Gong Lipeng, Liang Junjie, Xie Letian, Zhang Zhanwei, Mei Zhigang, Zhang Wenli
Key Laboratory of Hunan Province for Integrated Traditional Chinese and Western Medicine on Prevention and Treatment of Cardio-Cerebral Diseases, College of Integrated Traditional Chinese Medicine and Western Medicine, Hunan University of Chinese Medicine, Changsha, Hunan 410208, China.
Department of Neurosurgery, First Affiliated Hospital of Hunan University of Traditional Chinese Medicine, Changsha, Hunan 410007, China.
Curr Neuropharmacol. 2024;22(10):1672-1696. doi: 10.2174/1570159X22666240131121032.

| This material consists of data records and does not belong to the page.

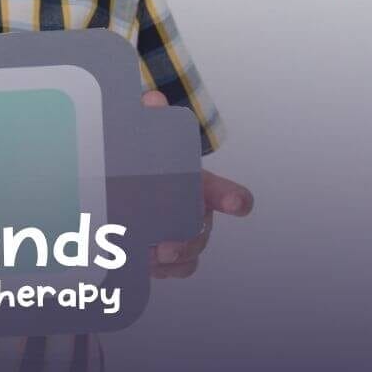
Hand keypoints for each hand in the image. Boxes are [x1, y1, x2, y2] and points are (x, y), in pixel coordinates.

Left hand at [141, 89, 253, 278]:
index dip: (232, 197)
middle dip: (188, 244)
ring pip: (188, 257)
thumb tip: (152, 100)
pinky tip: (137, 267)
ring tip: (145, 261)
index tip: (236, 203)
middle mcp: (198, 214)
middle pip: (202, 234)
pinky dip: (157, 272)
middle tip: (164, 249)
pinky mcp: (167, 255)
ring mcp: (185, 236)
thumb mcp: (151, 141)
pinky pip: (171, 270)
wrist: (135, 183)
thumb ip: (153, 120)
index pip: (225, 191)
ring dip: (170, 263)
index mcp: (199, 186)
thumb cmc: (153, 163)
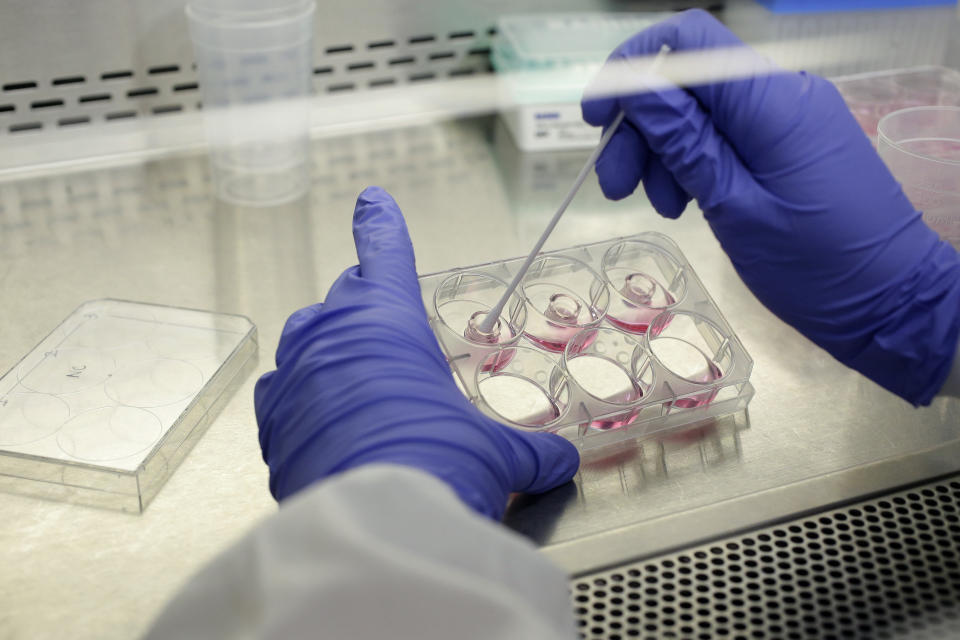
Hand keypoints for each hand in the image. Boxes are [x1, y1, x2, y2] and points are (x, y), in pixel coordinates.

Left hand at [254, 187, 579, 517]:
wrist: (374, 524)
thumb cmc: (439, 465)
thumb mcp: (494, 455)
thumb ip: (529, 453)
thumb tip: (560, 465)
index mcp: (390, 319)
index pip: (385, 252)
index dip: (381, 224)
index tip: (372, 201)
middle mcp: (334, 334)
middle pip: (344, 295)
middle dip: (364, 301)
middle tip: (381, 323)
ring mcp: (294, 373)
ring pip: (306, 339)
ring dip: (330, 347)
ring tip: (355, 378)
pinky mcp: (269, 419)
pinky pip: (282, 390)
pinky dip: (301, 396)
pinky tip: (322, 420)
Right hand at [582, 9, 959, 404]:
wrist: (889, 302)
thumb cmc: (815, 265)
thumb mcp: (734, 207)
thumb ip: (684, 141)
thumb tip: (637, 84)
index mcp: (772, 102)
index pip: (691, 41)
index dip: (634, 67)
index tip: (598, 118)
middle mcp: (782, 95)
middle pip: (688, 83)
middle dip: (641, 128)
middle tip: (615, 187)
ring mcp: (788, 119)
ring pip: (701, 113)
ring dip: (663, 154)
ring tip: (659, 207)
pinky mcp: (788, 145)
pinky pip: (727, 136)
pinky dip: (694, 164)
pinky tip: (685, 205)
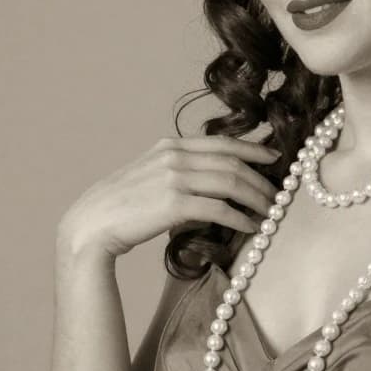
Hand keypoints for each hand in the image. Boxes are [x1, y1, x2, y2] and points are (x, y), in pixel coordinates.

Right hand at [57, 135, 280, 259]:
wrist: (91, 225)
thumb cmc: (121, 207)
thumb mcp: (150, 175)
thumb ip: (178, 170)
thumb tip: (212, 181)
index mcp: (170, 146)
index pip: (222, 143)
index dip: (253, 150)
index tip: (275, 158)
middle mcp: (174, 156)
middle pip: (232, 163)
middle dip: (261, 180)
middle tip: (279, 196)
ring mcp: (174, 178)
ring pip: (231, 183)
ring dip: (257, 199)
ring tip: (272, 213)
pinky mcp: (174, 204)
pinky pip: (220, 210)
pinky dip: (241, 219)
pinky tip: (252, 228)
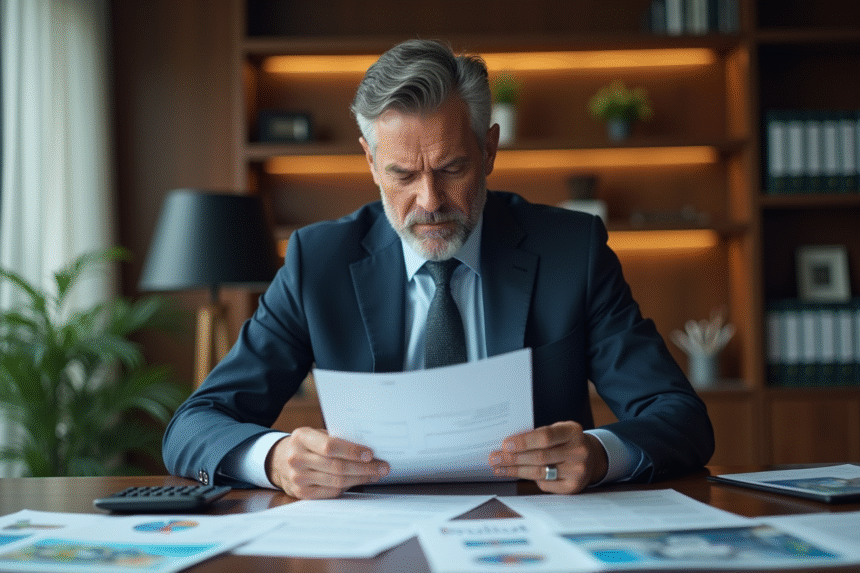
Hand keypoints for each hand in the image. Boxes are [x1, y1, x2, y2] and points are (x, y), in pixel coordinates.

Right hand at [265, 427, 389, 498]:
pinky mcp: (302, 493)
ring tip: (375, 474)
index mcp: (301, 437)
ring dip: (360, 478)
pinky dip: (349, 486)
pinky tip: (360, 481)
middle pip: (336, 466)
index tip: (371, 454)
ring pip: (337, 481)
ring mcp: (298, 478)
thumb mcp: (315, 434)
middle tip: (382, 467)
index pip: (330, 446)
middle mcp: (297, 458)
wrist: (280, 461)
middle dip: (364, 468)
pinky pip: (331, 492)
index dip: (352, 451)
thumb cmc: (306, 445)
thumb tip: (367, 449)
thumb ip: (336, 439)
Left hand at [488, 421, 607, 493]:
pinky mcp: (573, 487)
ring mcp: (577, 471)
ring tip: (498, 467)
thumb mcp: (559, 430)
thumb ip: (539, 435)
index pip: (546, 437)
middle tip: (495, 458)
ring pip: (539, 472)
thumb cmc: (566, 441)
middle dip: (513, 458)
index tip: (505, 444)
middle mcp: (578, 451)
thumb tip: (508, 444)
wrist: (591, 457)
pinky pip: (545, 484)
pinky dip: (529, 478)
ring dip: (515, 470)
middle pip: (540, 457)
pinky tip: (515, 474)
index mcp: (573, 431)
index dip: (524, 441)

Ischemic stroke is a leading cause of disability and death worldwide. However, the clinical efficacy of recanalization therapy as a preferred option is significantly hindered by reperfusion injury. The transformation between different phenotypes of gliocytes is closely associated with cerebral ischemia/ reperfusion injury (CI/RI). Moreover, gliocyte polarization induces metabolic reprogramming, which refers to the shift in gliocyte phenotype and the overall transformation of the metabolic network to compensate for energy demand and building block requirements during CI/RI caused by hypoxia, energy deficiency, and oxidative stress. Within microglia, the pro-inflammatory phenotype exhibits upregulated glycolysis, pentose phosphate pathway, fatty acid synthesis, and glutamine synthesis, whereas the anti-inflammatory phenotype demonstrates enhanced mitochondrial oxidative phosphorylation and fatty acid oxidation. Reactive astrocytes display increased glycolysis but impaired glycogenolysis and reduced glutamate uptake after CI/RI. There is mounting evidence suggesting that manipulation of energy metabolism homeostasis can induce microglial cells and astrocytes to switch from neurotoxic to neuroprotective phenotypes. A comprehensive understanding of underlying mechanisms and manipulation strategies targeting metabolic pathways could potentially enable gliocytes to be reprogrammed toward beneficial functions while opening new therapeutic avenues for CI/RI treatment. This review provides an overview of current insights into metabolic reprogramming mechanisms in microglia and astrocytes within the pathophysiological context of CI/RI, along with potential pharmacological targets. Herein, we emphasize the potential of metabolic reprogramming of gliocytes as a therapeutic target for CI/RI and aim to offer a novel perspective in the treatment of CI/RI.
缺血性中风是全球致残和死亡的主要原因。然而,作为首选方案的再灌注治疗的临床疗效受到再灌注损伤的显著阻碍。神经胶质细胞不同表型之间的转变与脑缺血/再灌注损伤(CI/RI)密切相关。此外,神经胶质细胞极化诱导代谢重编程,这是指神经胶质细胞表型的转变以及代谢网络的整体转变,以补偿由缺氧、能量缺乏和氧化应激引起的CI/RI期间的能量需求和构件需求。在小胶质细胞中,促炎表型表现为糖酵解、磷酸戊糖途径、脂肪酸合成和谷氨酰胺合成上调,而抗炎表型则表现为线粒体氧化磷酸化和脂肪酸氧化增强。反应性星形胶质细胞在CI/RI后糖酵解增加,但糖原分解受损,谷氨酸摄取减少。越来越多的证据表明,操纵能量代谢稳态可以诱导小胶质细胞和星形胶质细胞从神经毒性表型转变为神经保护表型。全面了解潜在机制和针对代谢途径的操纵策略可能使神经胶质细胞重新编程以发挥有益功能,同时为CI/RI治疗开辟新的治疗途径。本综述概述了在CI/RI病理生理背景下对小胶质细胞和星形胶质细胞代谢重编程机制的当前见解,以及潜在的药理学靶点。在此,我们强调神经胶质细胞代谢重编程作为CI/RI治疗靶点的潜力,并旨在为CI/RI治疗提供新的视角。